#01
同じマンションの同じフロアに目を引く人がいる。
毎日見掛けるわけじゃないけどいたらすぐに分かる。群衆に紛れることも難しいくらい目を引く人。
初めて会ったのはエレベータの中。
ちょっと待ってという声に反応して慌てて開ボタンを押した。すると中に入って来たのは驚くくらい背の高い男性で...言葉を失った。

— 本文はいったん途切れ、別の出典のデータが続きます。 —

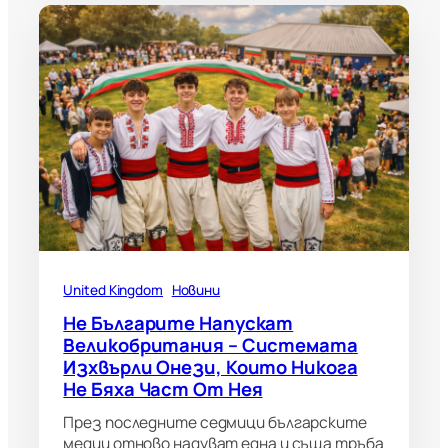
United Kingdom
Новини
Не Българите Напускат
Великобритания – Системата
Изхвърли Онези, Които Никога
Не Бяха Част От Нея
През последните седмици българските
медии отново надуват една и съща тръба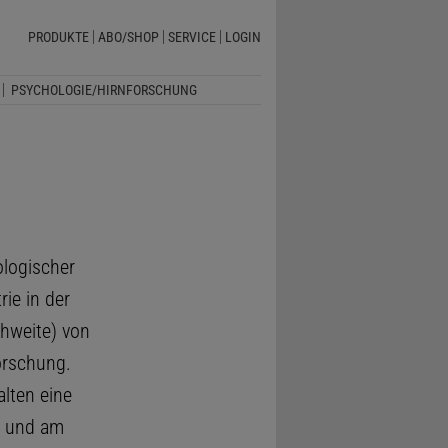
PRODUKTE
ABO/SHOP
SERVICE
LOGIN
PSYCHOLOGIE/HIRNFORSCHUNG
ologischer
ie in der
hweite) von
orschung.
lten eine
t und am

ほら、普通だったら「何階ですか?」とか聞くところだけど本当に言葉は出ないし閉ボタンも押し忘れてたし、失礼なくらいマジマジと見てしまった。
エレベータに乗って首を曲げて立つ人なんて初めて見た。
「悪いけど6階...」
そんな私を気に留めることもなくその人はそう言い掛けて言葉を止めた。
「......って、あららキミ、6階の子なの?」
「あ、はい」
そう、6階のボタンはすでに押されていたから。
「そう。しばらく来ないうちに可愛い子が入ったのね」
「は、はあ...」
「何か困ったことがあったら相談に乗るよー」
「あ、りがとう、ございます、」
多分、イイ人、なんだろう。
だけど正直、この時は胡散臭い人かもしれないとも思った。初対面で相談に乗るよ、なんて異性に言われたらどんな人だって警戒する。

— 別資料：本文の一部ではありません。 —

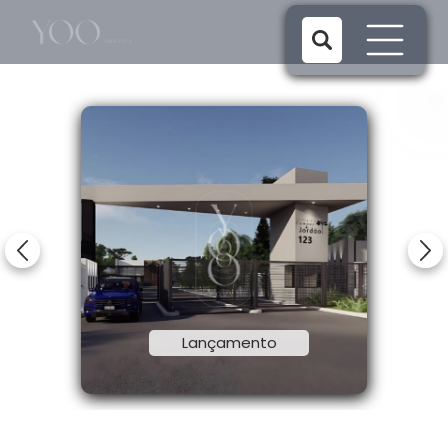
1/2
Lançamento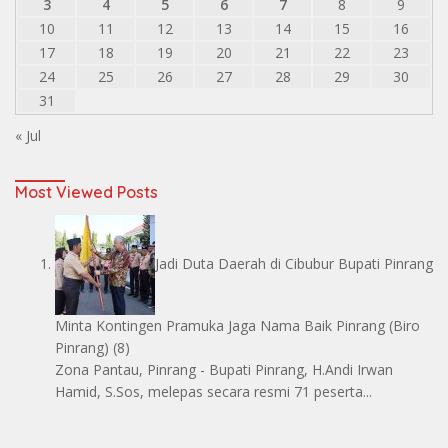
3
4
5
6
7
8
9
10
11
12
13
14
15
16
17
18
19
20
21
22
23
24
25
26
27
28
29
30
31
« Jul
Most Viewed Posts
Jadi Duta Daerah di Cibubur Bupati Pinrang
Minta Kontingen Pramuka Jaga Nama Baik Pinrang
(Biro
Pinrang)
(8)
Zona Pantau, Pinrang - Bupati Pinrang, H.Andi Irwan
Hamid, S.Sos, melepas secara resmi 71 peserta...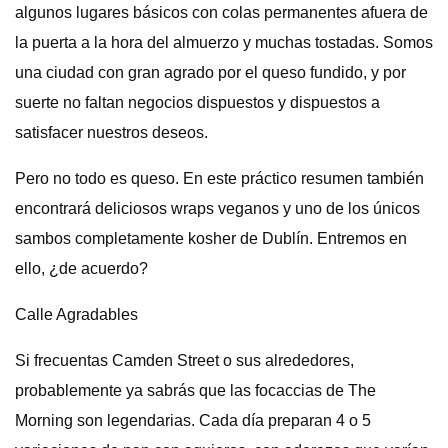
algunos lugares básicos con colas permanentes afuera de
la puerta a la hora del almuerzo y muchas tostadas. Somos
una ciudad con gran agrado por el queso fundido, y por
suerte no faltan negocios dispuestos y dispuestos a
satisfacer nuestros deseos.
Pero no todo es queso. En este práctico resumen también
encontrará deliciosos wraps veganos y uno de los únicos
sambos completamente kosher de Dublín. Entremos en
ello, ¿de acuerdo?
Calle Agradables
Si frecuentas Camden Street o sus alrededores,
probablemente ya sabrás que las focaccias de The
Morning son legendarias. Cada día preparan 4 o 5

とは言っても激しく動揺する間もなくエレベータは目的地に到着した。
「あ、お先、どうぞ...」
「うん。有難う」
窮屈そうにしていた彼から先に出てもらって私もそのフロアで降りた。
妙な鼻歌交じりに先を歩く彼がまさか自分の隣の部屋の人だったなんて知らなかった。それはきっと彼も同じ。
「あらら、お隣さんだったのかい?」
「そ、そうみたいです」
「じゃあ本当に何かあったら駆け付けてあげるよー」
本当にそれってどんな時さ。
とは言えず適当に愛想笑いして部屋に戻った。完璧なくらい施錠して。